> TRECHO DO TEXTO:
────
Maioria dos países não regula relação entre trabalhadores e plataformas

Imagem: Rawpixel

Por ConJur

A probabilidade de trabalhadores da chamada gig economy (economia de “bicos”) ao redor do mundo serem considerados empregados — à luz do modelo padrão do que é um emprego — é relativamente baixa: 13%. A probabilidade contrária — não reconhecimento do vínculo empregatício — é de 53%. E uma resposta indefinida, que depende de como a relação de trabalho é estabelecida, tem uma chance de 34%.

As estimativas constam de estudo da Ius Laboris, entidade que reúne os principais escritórios de advocacia trabalhista do mundo. O levantamento considerou a legislação de 40 países e se eles já haviam editado normas para regular essas novas formas de trabalho, em que os prestadores de serviços trabalham informal e ocasionalmente por meio de demandas feitas em plataformas digitais, como é o caso da Uber. Há até aplicativo para contratar goleiro para a pelada de fim de semana.

Para Flávia Azevedo, sócia da área trabalhista do Veirano, “houve uma evolução das relações de trabalho muita mais rápida e maior do que a evolução da lei”. Assim, ante a omissão legislativa, em muitos países as desavenças acabam desaguando no Judiciário. E, de 2018 para cá — ano em que foi feito o estudo — muita coisa vem mudando.
────
> DADOS FORNECIDOS:

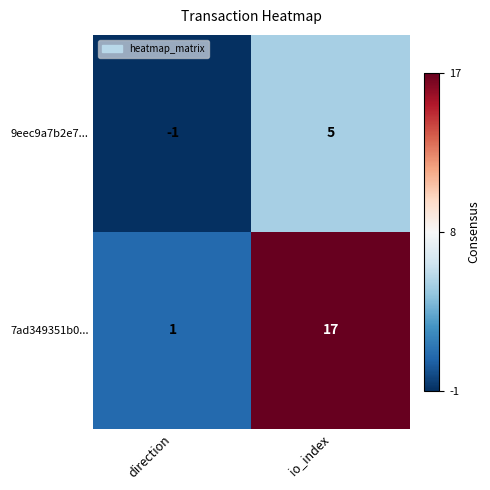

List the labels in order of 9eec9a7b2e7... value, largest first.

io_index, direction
────
> TAREFA:
No texto sobre trabalhadores de plataformas, a legislação de quantos países foi analisada no estudo da Ius Laboris? As linhas são um material à parte e não têm ligação com o texto.

> RESPOSTA:
A de 40 países.